Brand Comparison

GE Water Heater Reviews

by Ian Haynes

Home water heaters typically last between 8 and 10 years for older models. If you are in the market for a new water heater, it may be time for an upgrade. With so many brands, models and styles, though, that choice can be tough. 

In this GE water heater review, we will take a close look at the brand. We will examine who they are, the models they produce, and whether they are a good fit for your needs.  

ge logo

GE, or General Electric, is a brand that has been innovating multiple industrial spaces for over a century. Starting with materials sciences in the late 1870s, GE has expanded through manufacturing, electrical grids, engines, and even hydroelectric power. 

Today, GE has a portfolio that generates and provides more than 1/3rd of the world's power. They also have ties to aviation and automotive industries and worldwide innovations.

* _EXERCISE REQUIREMENTS_:
1/ In the GE water heater review, list the areas GE expanded through according to the sentence beginning "Starting with materials sciences."
2/ According to the GE water heater review, how long do older home water heaters typically last?
3/ Carry on writing the GE water heater review from its final sentence.
The lines after this point are separate material, not part of the GE water heater review.

* _EXTRACTED MATERIAL_:

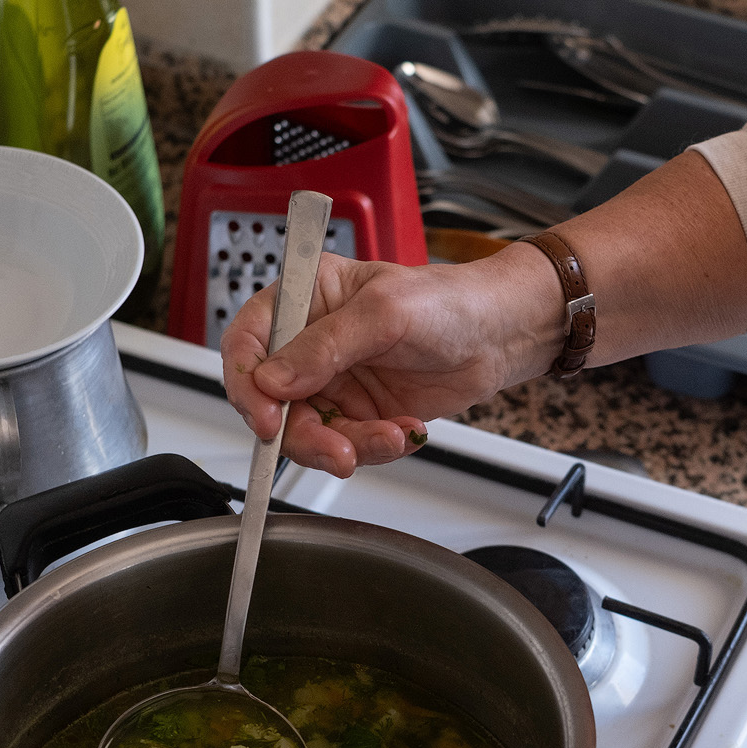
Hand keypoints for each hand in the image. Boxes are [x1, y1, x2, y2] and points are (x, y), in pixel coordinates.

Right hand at [220, 246, 564, 476]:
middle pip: (272, 400)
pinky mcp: (360, 413)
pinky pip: (348, 444)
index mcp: (304, 297)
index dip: (246, 382)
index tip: (267, 416)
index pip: (248, 341)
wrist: (500, 334)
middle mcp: (310, 342)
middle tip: (336, 449)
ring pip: (309, 431)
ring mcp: (334, 381)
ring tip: (387, 437)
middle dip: (302, 433)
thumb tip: (272, 381)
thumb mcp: (384, 313)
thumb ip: (325, 346)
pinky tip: (405, 430)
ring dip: (345, 445)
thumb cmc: (448, 301)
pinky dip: (374, 447)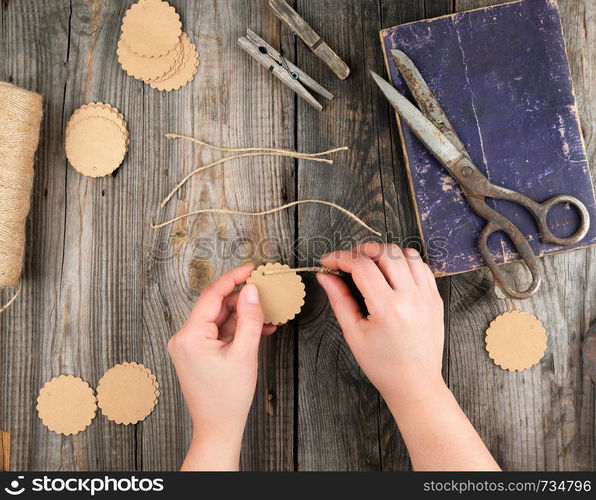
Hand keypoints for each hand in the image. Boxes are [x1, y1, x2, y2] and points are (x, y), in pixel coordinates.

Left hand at [167, 263, 275, 469]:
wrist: (218, 427)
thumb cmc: (227, 398)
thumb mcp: (244, 354)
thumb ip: (249, 318)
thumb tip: (252, 291)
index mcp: (190, 336)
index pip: (212, 295)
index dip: (234, 279)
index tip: (251, 269)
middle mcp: (185, 338)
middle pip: (217, 306)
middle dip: (243, 300)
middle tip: (266, 292)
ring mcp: (191, 345)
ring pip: (221, 319)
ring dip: (244, 315)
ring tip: (269, 313)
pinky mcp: (199, 352)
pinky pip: (220, 332)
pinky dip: (238, 329)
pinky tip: (259, 327)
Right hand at [317, 243, 444, 407]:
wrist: (415, 384)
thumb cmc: (382, 365)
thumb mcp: (354, 334)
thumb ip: (339, 300)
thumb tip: (325, 276)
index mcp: (388, 308)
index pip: (362, 266)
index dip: (341, 258)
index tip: (329, 261)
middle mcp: (411, 298)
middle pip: (386, 253)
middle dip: (362, 251)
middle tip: (348, 262)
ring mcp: (427, 296)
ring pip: (406, 254)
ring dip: (385, 254)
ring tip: (370, 265)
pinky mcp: (435, 299)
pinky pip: (421, 267)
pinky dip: (404, 262)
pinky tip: (392, 273)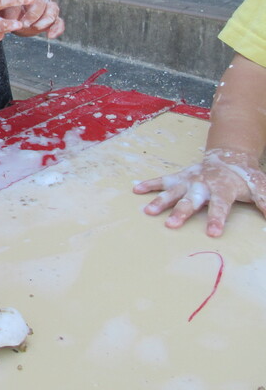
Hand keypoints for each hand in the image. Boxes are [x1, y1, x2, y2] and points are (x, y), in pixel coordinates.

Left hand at [3, 0, 64, 38]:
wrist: (19, 7)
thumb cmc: (7, 9)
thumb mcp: (1, 14)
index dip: (19, 6)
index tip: (14, 18)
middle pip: (39, 2)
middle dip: (33, 14)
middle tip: (25, 24)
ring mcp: (46, 7)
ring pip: (52, 9)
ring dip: (46, 19)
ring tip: (37, 28)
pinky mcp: (52, 17)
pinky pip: (59, 21)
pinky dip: (57, 28)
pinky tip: (51, 35)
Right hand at [133, 148, 265, 235]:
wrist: (229, 155)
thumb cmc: (244, 177)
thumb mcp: (259, 187)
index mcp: (223, 188)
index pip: (220, 206)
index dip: (216, 219)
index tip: (212, 233)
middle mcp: (203, 184)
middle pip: (191, 200)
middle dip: (181, 212)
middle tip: (171, 225)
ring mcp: (189, 180)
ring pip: (173, 191)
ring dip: (161, 201)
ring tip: (149, 212)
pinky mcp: (180, 176)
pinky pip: (162, 180)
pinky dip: (149, 184)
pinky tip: (136, 190)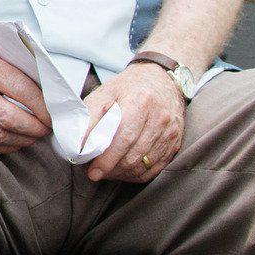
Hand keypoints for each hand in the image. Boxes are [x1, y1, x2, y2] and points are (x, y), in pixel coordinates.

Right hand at [0, 38, 51, 153]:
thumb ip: (11, 65)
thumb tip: (45, 87)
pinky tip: (13, 140)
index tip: (55, 113)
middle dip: (36, 128)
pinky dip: (3, 146)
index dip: (44, 107)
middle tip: (47, 129)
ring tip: (33, 136)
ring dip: (22, 140)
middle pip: (12, 118)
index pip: (24, 90)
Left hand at [82, 63, 186, 182]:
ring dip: (122, 174)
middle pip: (134, 155)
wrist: (160, 80)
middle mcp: (160, 118)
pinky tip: (123, 171)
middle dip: (112, 169)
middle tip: (95, 172)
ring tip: (107, 171)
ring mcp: (170, 132)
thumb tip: (78, 144)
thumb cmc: (127, 88)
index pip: (124, 138)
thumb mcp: (104, 95)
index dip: (107, 159)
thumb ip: (90, 118)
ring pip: (144, 165)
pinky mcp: (175, 142)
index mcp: (140, 102)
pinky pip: (156, 168)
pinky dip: (137, 174)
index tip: (93, 172)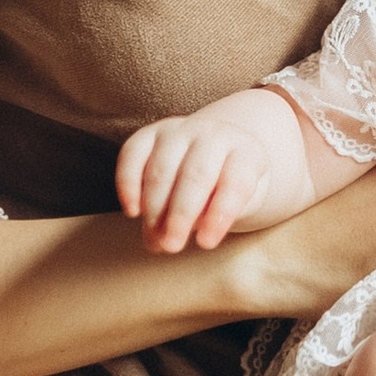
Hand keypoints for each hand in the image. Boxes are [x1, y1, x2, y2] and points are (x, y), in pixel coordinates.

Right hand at [115, 115, 273, 255]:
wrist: (217, 155)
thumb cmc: (229, 190)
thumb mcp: (237, 206)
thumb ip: (208, 220)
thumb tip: (163, 239)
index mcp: (247, 151)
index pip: (236, 182)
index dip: (220, 214)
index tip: (206, 244)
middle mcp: (214, 134)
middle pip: (197, 174)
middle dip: (181, 214)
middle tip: (172, 245)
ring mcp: (180, 130)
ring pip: (162, 167)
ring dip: (155, 207)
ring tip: (155, 238)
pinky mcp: (150, 134)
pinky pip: (132, 154)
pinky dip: (128, 184)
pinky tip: (133, 212)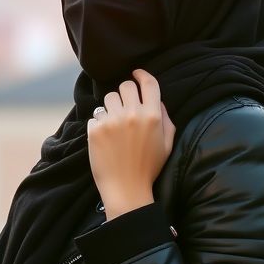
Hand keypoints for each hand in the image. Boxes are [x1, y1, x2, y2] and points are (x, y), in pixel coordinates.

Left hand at [87, 69, 175, 219]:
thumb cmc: (149, 167)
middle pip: (125, 85)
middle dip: (126, 93)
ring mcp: (112, 121)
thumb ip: (165, 118)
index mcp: (153, 116)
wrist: (126, 189)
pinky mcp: (95, 130)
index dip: (142, 75)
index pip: (148, 83)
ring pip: (108, 97)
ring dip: (111, 107)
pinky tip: (106, 139)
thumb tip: (156, 99)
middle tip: (126, 105)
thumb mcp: (167, 143)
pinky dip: (99, 124)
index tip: (136, 73)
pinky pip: (96, 115)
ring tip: (115, 124)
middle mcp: (132, 114)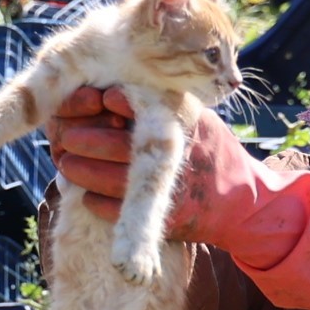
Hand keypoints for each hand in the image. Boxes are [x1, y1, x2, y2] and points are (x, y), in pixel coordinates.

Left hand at [44, 84, 309, 309]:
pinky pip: (117, 210)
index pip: (127, 101)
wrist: (247, 205)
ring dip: (79, 170)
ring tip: (66, 162)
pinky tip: (87, 194)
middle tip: (61, 136)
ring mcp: (172, 184)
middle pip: (110, 141)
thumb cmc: (212, 153)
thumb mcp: (196, 117)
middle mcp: (176, 148)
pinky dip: (96, 201)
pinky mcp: (167, 217)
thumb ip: (160, 103)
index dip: (95, 101)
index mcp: (180, 118)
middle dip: (78, 137)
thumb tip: (103, 92)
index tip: (81, 101)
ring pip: (106, 178)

* _RESULTS_:
1/ manufacturing, electrical grids, engines, hydroelectric power

2/ Between 8 and 10 years.

3/
In your home, GE handles appliances, fixtures, and even your light bulbs. They also have an appliance division that finds its way into your kitchens and bathrooms. As a well-known and trusted brand, GE has been there and will continue to be there whenever they are needed. 

Various Types Of GE Water Heaters On The Market 

GE produces three different types of water heaters, including whole-home electric tanks models, tankless units, and solar-powered units. Let's take a closer look at these water heater types so you can decide which one is best for your needs. 

Electric (Whole House) 

ge electric water heater

All told, there are 45 units produced by GE, and 42 of them are electric. Thirty-three of those are tanked electric units that provide capacities between 2.5 and 51 gallons.

With tanked models, the water is heated inside the storage tank and sent to the faucet or tap when they are opened. 

Tanked electric water heaters now make up the 2nd largest water heater group (second behind gas-fueled) but are the most popular. Tanked electric heaters have come a long way and are now more efficient than previous models. However, they aren't as efficient as other types. 

To make up for the lower efficiency (compared to tankless and other fuel types), electric tanked models are among the most affordable upfront. This is because they are cheaper to purchase, less expensive to install, and still offer high enough efficiency to make them cost-effective.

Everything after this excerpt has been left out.